Le Conseil d'Etat pose d'abord :
"lorsqu’un ouvrage a été autorisé en application d’une législation ou d’une réglementation relative à l’eau antérieure au 4 janvier 1992, il est dispensé des régimes de concession ou d’autorisation du livre V du code de l’énergie dès lors que la production d’énergie qui lui est adjointe constitue un accessoire à son usage principal, et sous réserve que, en cas de modifications regardées comme nécessaires, celles-ci ne soient pas de nature à entraîner des dangers ou des inconvénients significatifs pour les éléments énumérés à l’article L. 211-1 du code de l’environnement qui ont pour objet une gestion équilibrée de la ressource en eau, impliquant alors une nouvelle autorisation au titre de la législation et de la règlementation sur l’eau"
Ce point rappelle qu'il n'y a pas lieu de solliciter une nouvelle autorisation pour un ouvrage déjà autorisé, les seules modifications éventuelles de l'ouvrage devant être évaluées au regard du droit, et appeler si besoin une nouvelle autorisation.

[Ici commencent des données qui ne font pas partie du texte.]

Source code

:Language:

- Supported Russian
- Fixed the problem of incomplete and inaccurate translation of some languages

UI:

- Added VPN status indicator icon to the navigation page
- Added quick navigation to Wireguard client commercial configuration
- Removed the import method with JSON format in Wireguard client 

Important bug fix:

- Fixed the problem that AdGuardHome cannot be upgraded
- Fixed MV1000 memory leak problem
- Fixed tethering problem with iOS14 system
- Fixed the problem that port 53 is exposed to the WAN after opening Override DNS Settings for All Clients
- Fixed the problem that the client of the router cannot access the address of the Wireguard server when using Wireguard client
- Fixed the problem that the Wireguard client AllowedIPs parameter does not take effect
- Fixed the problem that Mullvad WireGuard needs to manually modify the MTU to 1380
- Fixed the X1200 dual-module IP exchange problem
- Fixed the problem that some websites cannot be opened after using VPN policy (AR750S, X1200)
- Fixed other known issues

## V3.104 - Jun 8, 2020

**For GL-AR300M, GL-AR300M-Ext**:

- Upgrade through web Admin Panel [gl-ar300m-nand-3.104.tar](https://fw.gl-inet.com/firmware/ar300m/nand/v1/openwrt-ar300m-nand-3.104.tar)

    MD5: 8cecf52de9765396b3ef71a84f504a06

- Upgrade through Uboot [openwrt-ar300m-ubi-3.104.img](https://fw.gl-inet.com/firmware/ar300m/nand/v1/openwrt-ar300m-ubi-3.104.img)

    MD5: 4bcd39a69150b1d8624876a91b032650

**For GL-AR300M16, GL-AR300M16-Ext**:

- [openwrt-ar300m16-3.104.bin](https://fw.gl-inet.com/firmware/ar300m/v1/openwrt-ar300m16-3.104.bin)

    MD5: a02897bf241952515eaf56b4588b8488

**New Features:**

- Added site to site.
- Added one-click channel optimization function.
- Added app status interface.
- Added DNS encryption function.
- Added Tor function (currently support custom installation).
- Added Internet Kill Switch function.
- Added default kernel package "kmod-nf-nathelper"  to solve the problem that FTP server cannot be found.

Les conseillers ajoutent :
"ainsi que l’a relevé la cour, le canal de Gap, ouvrage autorisé en vertu du décret impérial du 11 avril 1863, est réputé autorisé au titre de la police de l’eau en application de l’article L. 214-6 du code de l’environnement ; (…) en se fondant, pour juger que la micro-centrale de Pont-Sarrazin n’entrait pas dans le cadre de la dispense d’autorisation rappelée au point précédent, sur la circonstance que sa puissance de 1647 kW résultait de l’ajout d’une seconde turbine qui n’avait pas été précédemment autorisée et ne pouvait être regardée comme une «petite turbine», sans rechercher si cette micro-centrale présentait un caractère accessoire par rapport à l’usage pour lequel le canal de Gap était autorisé ni si sa mise en place était de nature à entraîner des dangers ou des inconvénients significatifs pour les éléments énumérés à l’article L. 211-1 du code de l’environnement, la cour a commis une erreur de droit"
Ce considérant spécifie que le fait de mettre sur un ouvrage autorisé une turbine de plus grande puissance n'est pas de nature en lui-même à justifier la nécessité d'une nouvelle autorisation (et de l'enquête publique afférente).

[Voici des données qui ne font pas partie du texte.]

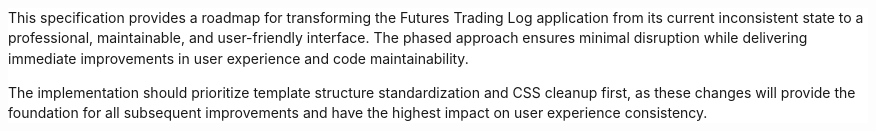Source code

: This specification provides a roadmap for transforming the Futures Trading Log application from its current inconsistent state to a professional, maintainable, and user-friendly interface. The phased approach ensures minimal disruption while delivering immediate improvements in user experience and code maintainability.

The implementation should prioritize template structure standardization and CSS cleanup first, as these changes will provide the foundation for all subsequent improvements and have the highest impact on user experience consistency.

On retiendra donc que ni les services instructeurs de l'Etat (ici dans leur bon droit) ni des tiers ne sont fondés à demander un changement du régime d'autorisation d'un ouvrage hydraulique au motif que la puissance exploitée en est changée sans modification de l'ouvrage lui-même et de ses impacts tels qu'ils sont précisés dans le code de l'environnement, en particulier pour "les éléments énumérés à l’article L. 211-1 du code de l’environnement qui ont pour objet une gestion équilibrée de la ressource en eau".

Texte complet (pdf) de l'arrêt du Conseil d'Etat, lecture du 18 décembre 2017, arrêt n°387577 et n°387639.